By 1968 Gotti was considered a highflyer and was working for the Gambino ^ family underboss, Aniello Dellacroce, a Mafia traditionalist whom Gotti emulated. He endeared himself to the Gambino family when, in 1973, he took part in the killing of a 6-ft. 4-in. Irishman who had supposedly kidnaped and murdered a nephew of Carlo Gambino's. Gotti pleaded guilty to attempted manslaughter and served two years in Green Haven prison.
Gotti became frustrated and angry in 1976 when Paul Castellano, rather than Dellacroce, succeeded Carlo Gambino as the family boss. Gotti reportedly thought Castellano, who was Gambino's brother-in-law and had little in common with hard-core mobsters like Gotti, was unworthy of the high position; the prudent Castellano was wary of the hot-tempered young capo. When Dellacroce died last year, Gotti was in line to become the new underboss. Castellano, however, had other ideas and seemed ready to elevate his chauffeur-bodyguard, Thomas Bilotti. Last year Castellano and Bilotti were mowed down in a brazen late-afternoon slaying outside Sparks Steak House in midtown Manhattan. The FBI believes Gotti ordered the hit, but so far no one has been arrested. Afterward, Gotti consolidated power as the head of the family.

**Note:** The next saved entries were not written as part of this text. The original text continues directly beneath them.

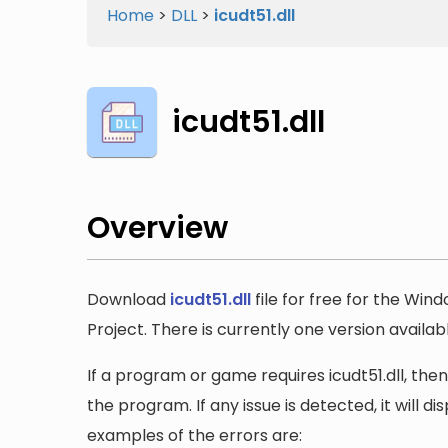
Home
>
DLL
>
icudt51.dll
icudt51.dll
Overview
Download
icudt51.dll
file for free for the Win
Project. There is currently one version available
If a program or game requires icudt51.dll, then
the program. If any issue is detected, it will 
examples of the errors are:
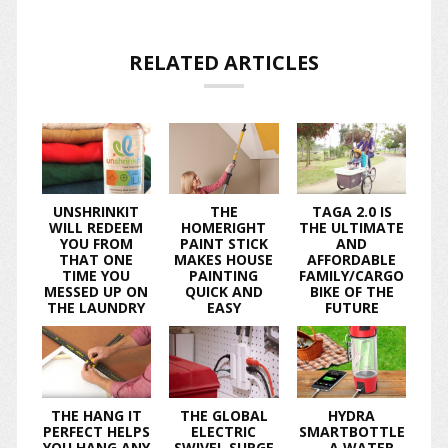
RELATED ARTICLES
UNSHRINKIT
THE
TAGA 2.0 IS
WILL REDEEM
HOMERIGHT
THE ULTIMATE
YOU FROM
PAINT STICK
AND
THAT ONE
MAKES HOUSE
AFFORDABLE
TIME YOU
PAINTING
FAMILY/CARGO
MESSED UP ON
QUICK AND
BIKE OF THE
THE LAUNDRY
EASY
FUTURE
THE HANG IT
THE GLOBAL
HYDRA
PERFECT HELPS
ELECTRIC
SMARTBOTTLE
YOU HANG ANY
SWIVEL SURGE
— A WATER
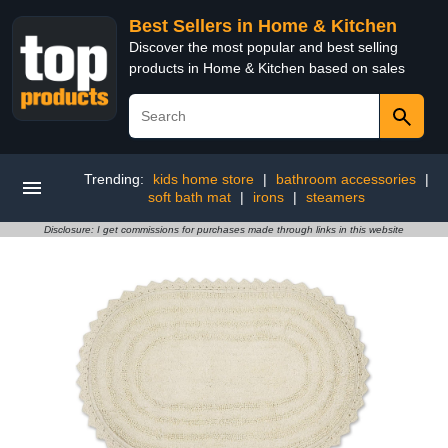
Best Sellers in Home & Kitchen
Discover the most popular and best selling
products in Home & Kitchen based on sales
Trending:
kids home store
|
bathroom accessories
|
soft bath mat
|
irons
|
steamers
Disclosure: I get commissions for purchases made through links in this website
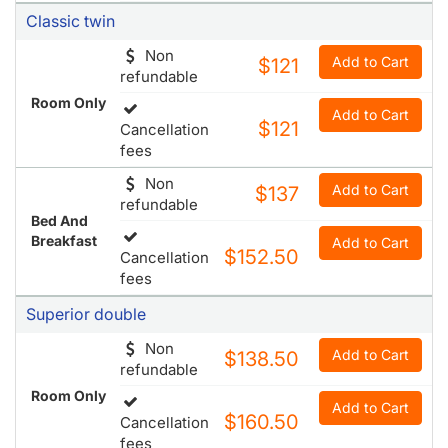
Classic twin
Non
Add to Cart
$121
refundable
Room Only
Add to Cart
$121
Cancellation
fees
Non
Add to Cart
$137
refundable
Bed And
Breakfast
Add to Cart
$152.50
Cancellation
fees
Superior double
Non
Add to Cart
$138.50
refundable
Room Only
Add to Cart
$160.50
Cancellation
fees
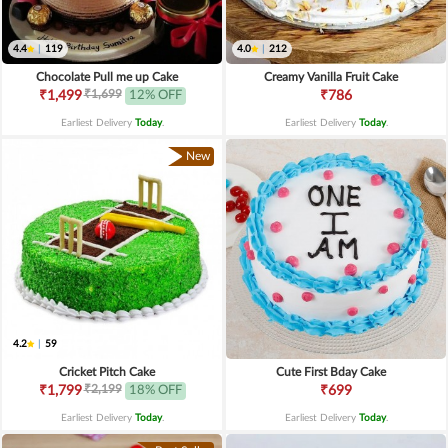
4.4
|
119
4.0
|
212
Chocolate Pull me up Cake
Creamy Vanilla Fruit Cake
₹1,699
₹1,499
12% OFF
₹786
Earliest Delivery
Today
.
Earliest Delivery
Today
.
New
4.2
|
59
Cricket Pitch Cake
Cute First Bday Cake
₹2,199
₹1,799
18% OFF
₹699
Earliest Delivery
Today
.
Earliest Delivery
Today
.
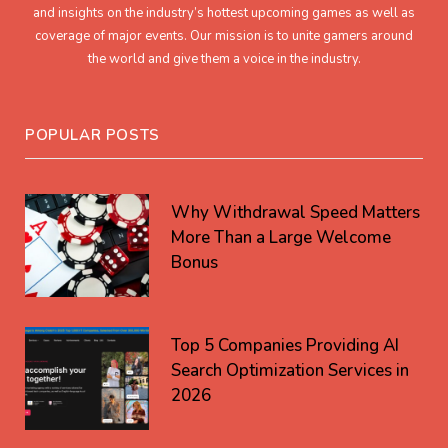
and insights on the industry’s hottest upcoming games as well as
coverage of major events. Our mission is to unite gamers around
the world and give them a voice in the industry.
POPULAR POSTS
Why Withdrawal Speed Matters
More Than a Large Welcome
Bonus
Top 5 Companies Providing AI
Search Optimization Services in
2026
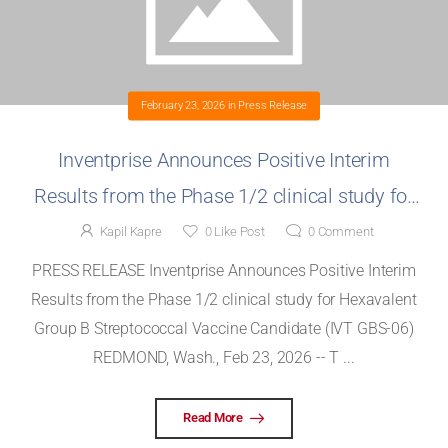
February 23, 2026
in
Press Release
Inventprise Announces Positive Interim
Results from the Phase 1/2 clinical study for
Hexavalent Group B Streptococcal Vaccine
Kapil Kapre
0
Like Post
0
Comment
Candidate (IVT GBS-06)
PRESS RELEASE Inventprise Announces Positive Interim
Results from the Phase 1/2 clinical study for Hexavalent
Group B Streptococcal Vaccine Candidate (IVT GBS-06)
REDMOND, Wash., Feb 23, 2026 -- T ...
Read More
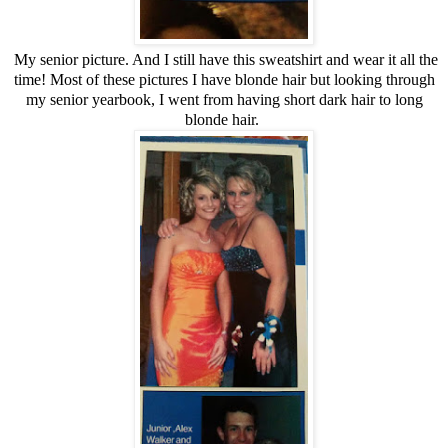
My senior picture. And I still have this sweatshirt and wear it all the
time! Most of these pictures I have blonde hair but looking through
my senior yearbook, I went from having short dark hair to long
blonde hair.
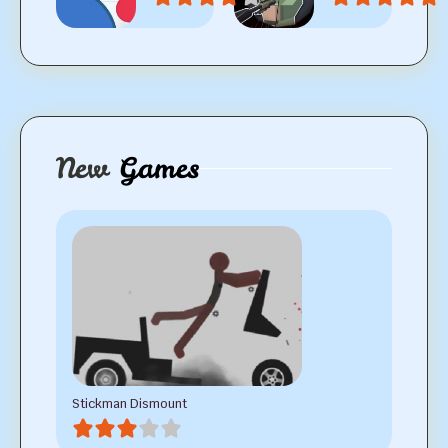
New
Games
Stickman Dismount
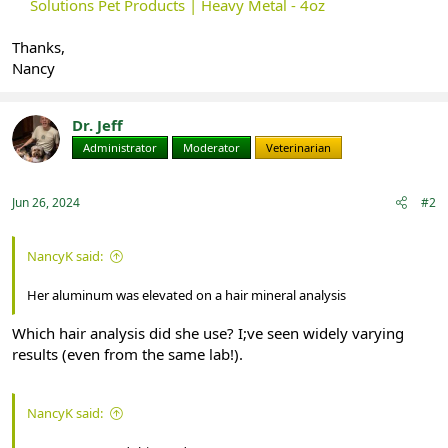
Solutions Pet Products | Heavy Metal - 4oz
Thanks,
Nancy
Dr. Jeff
Administrator
Moderator
Veterinarian
Jun 26, 2024
#2
NancyK said:
Her aluminum was elevated on a hair mineral analysis
Which hair analysis did she use? I;ve seen widely varying
results (even from the same lab!).
NancyK said:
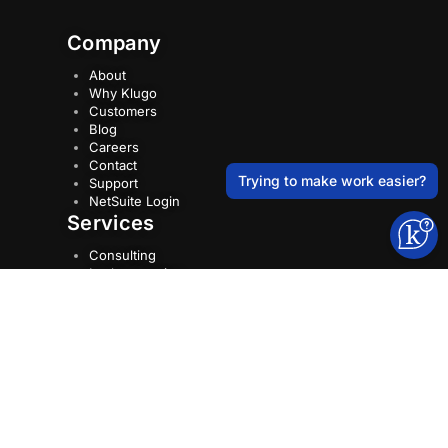
Company
About
Why Klugo
Customers
Blog
Careers
Contact
Trying to make work easier?
Support
NetSuite Login
Services
Consulting
Implementation
NetSuite Optimisations
NetSuite Support
Training
Resources
Case Studies
NetSuite Tips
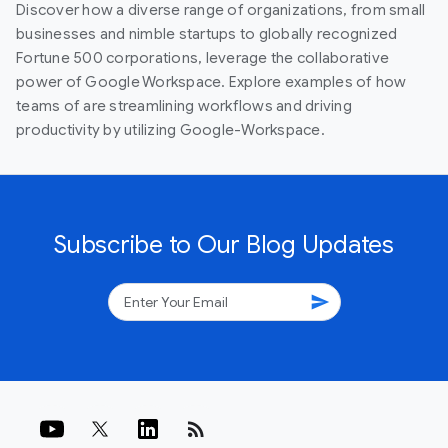
Discover how a diverse range of organizations, from small
businesses and nimble startups to globally recognized
Fortune 500 corporations, leverage the collaborative
power of Google Workspace. Explore examples of how
teams of are streamlining workflows and driving
productivity by utilizing Google-Workspace.
Subscribe to Our Blog Updates
send
rss_feed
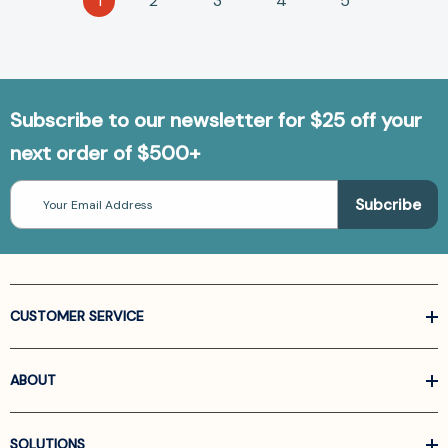
1
2
3
4
5
Subscribe to our newsletter for $25 off your
next order of $500+
Email
Address
CUSTOMER SERVICE
ABOUT
SOLUTIONS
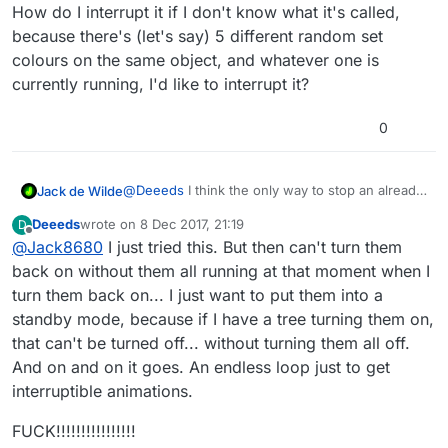
How do I interrupt it if I don't know what it's called,
because there's (let's say) 5 different random set
colours on the same object, and whatever one is
currently running, I'd like to interrupt it?
0
@
Deeeds
I think the only way to stop an already
Jack de Wilde
running behaviour is to turn them all off. I had
Deeeds
wrote on
8 Dec 2017, 21:19
D
this exact same problem with a sequence of
Maybe a nice feature would be the option of a
last edited by
Offline
@
Jack8680
I just tried this. But then can't turn them
attacks running on my player.
dynamic behaviour off so we can loop through a
list of behaviours to turn them off.
back on without them all running at that moment when I
turn them back on... I just want to put them into a
standby mode, because if I have a tree turning them on,
that can't be turned off... without turning them all off.
And on and on it goes. An endless loop just to get
interruptible animations.
FUCK!!!!!!!!!!!!!!!!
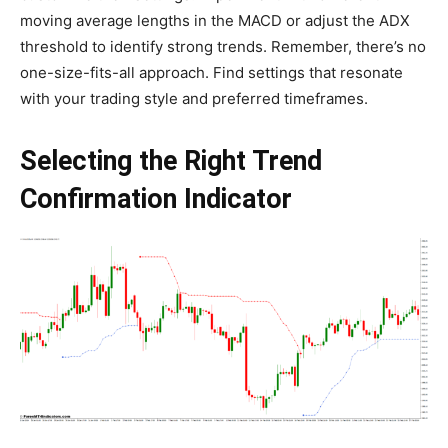
moving average lengths in the MACD or adjust the ADX
threshold to identify strong trends. Remember, there’s no
one-size-fits-all approach. Find settings that resonate
with your trading style and preferred timeframes.
Selecting the Right Trend
Confirmation Indicator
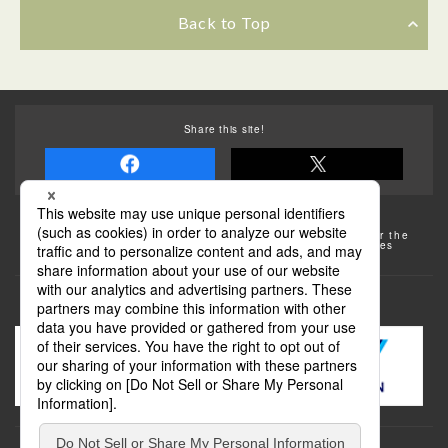
Back to Top
Share this site!
Some of the photos provided by AFLO
The rates posted on this site are subject to change. For the
most up-to-date information, please check the facilities
(transportation facilities) on the website, etc.
Transportation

In parts of Ozone Park, Gotti is a folk hero. He lives in Howard Beach, a few miles away, in an unpretentious, tree-shaded house. On a corner of 101st Avenue, a few blocks down from the Bergen Hunt and Fish Club, Connie, a school crossing guard, has been escorting children across the same street for ten years. "People here look up to him," she says of Gotti. "As soon as you mention his name, he gets respect. As far as I'm concerned, they're crucifying him." A young mother in a powder blue jumpsuit, who is picking up her small daughter, says of Gotti, "I think he's good for 101st Avenue. There's no riffraff around here. If it weren't for him, this neighborhood would be carried away by the drug addicts." Every year on the Fourth of July, the Bergen Hunt and Fish Club holds a picnic for the community, with fireworks, hot dogs, hamburgers and ice cream. A woman wearing red Reebok sneakers and wheeling a small baby in a stroller recalls part of Gotti's past: "He lost a son. You want to know something? I hope he gets away with it. I pray for him." In 1979 a neighbor accidentally killed Gotti's twelve-year-old son when the boy rode a motorbike in front of his car. Gotti was distraught; his wife seemed broken. A few months after the boy's death, the neighbor disappeared. Police suspect that he was stuffed into a car as it was about to be compacted.